__Records for the exercise__
----

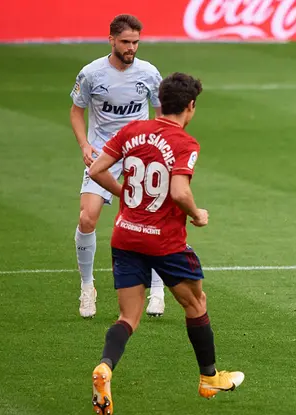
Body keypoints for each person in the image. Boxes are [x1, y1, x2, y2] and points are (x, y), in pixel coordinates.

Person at [86, 72, 244, 415]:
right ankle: (208, 378)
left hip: (125, 234)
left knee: (129, 315)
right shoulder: (185, 143)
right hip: (165, 242)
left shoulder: (132, 131)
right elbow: (178, 191)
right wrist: (196, 214)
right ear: (190, 106)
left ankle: (106, 367)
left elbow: (97, 170)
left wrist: (127, 196)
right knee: (196, 303)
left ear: (160, 102)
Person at [70, 14, 167, 318]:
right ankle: (87, 287)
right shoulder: (91, 74)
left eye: (136, 42)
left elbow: (161, 114)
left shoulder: (149, 73)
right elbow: (76, 112)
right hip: (104, 154)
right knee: (87, 218)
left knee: (153, 220)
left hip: (140, 152)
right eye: (125, 42)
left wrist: (160, 150)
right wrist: (85, 145)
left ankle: (157, 289)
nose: (131, 48)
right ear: (111, 39)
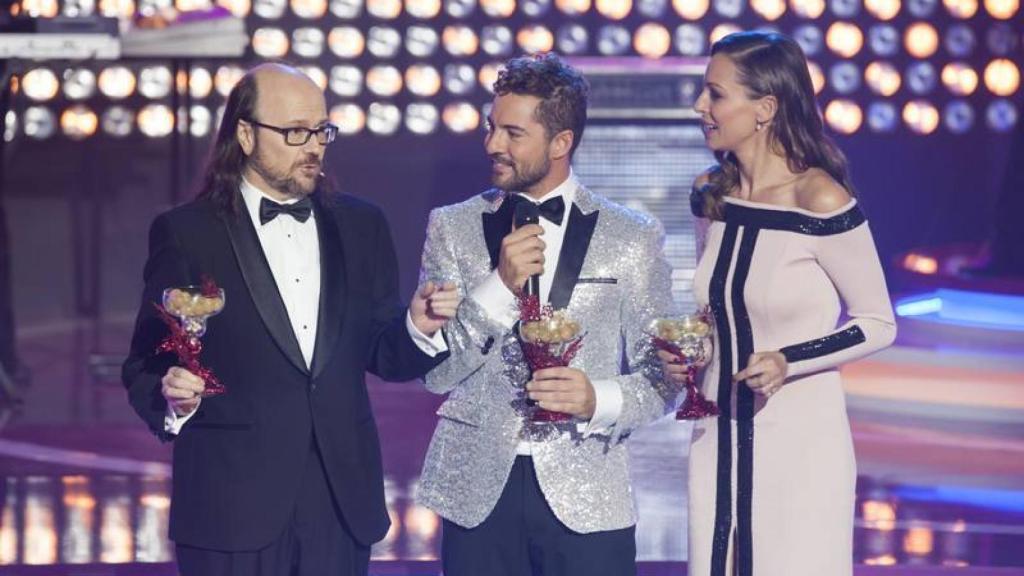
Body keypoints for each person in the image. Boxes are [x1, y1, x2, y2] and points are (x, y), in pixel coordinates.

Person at [121, 63, 458, 576]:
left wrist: (418, 326)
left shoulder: (361, 225)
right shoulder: (187, 233)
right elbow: (147, 361)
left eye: (322, 130)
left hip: (339, 503)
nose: (315, 146)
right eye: (295, 131)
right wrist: (172, 397)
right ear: (246, 133)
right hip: (230, 507)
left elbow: (383, 353)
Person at [415, 53, 678, 576]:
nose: (492, 144)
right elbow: (436, 372)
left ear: (561, 143)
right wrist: (497, 288)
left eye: (513, 133)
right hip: (476, 489)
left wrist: (596, 397)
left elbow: (666, 376)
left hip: (588, 491)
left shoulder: (632, 236)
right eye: (492, 128)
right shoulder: (453, 226)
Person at [660, 31, 898, 576]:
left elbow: (878, 322)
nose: (701, 106)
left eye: (715, 94)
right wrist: (691, 350)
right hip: (715, 433)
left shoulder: (820, 198)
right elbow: (714, 309)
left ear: (765, 107)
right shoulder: (711, 194)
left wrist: (789, 358)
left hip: (800, 440)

----

__Problem description__
Give back exactly the lines from the one that contains "right wrist: (691, 350)" to the end of the data above, both of those lines included.

__Answer to this exercise__
right wrist: (691, 350)
right hip: (715, 433)
left shoulder: (820, 198)
right elbow: (714, 309)
left ear: (765, 107)
right shoulder: (711, 194)
left wrist: (789, 358)
left hip: (800, 440)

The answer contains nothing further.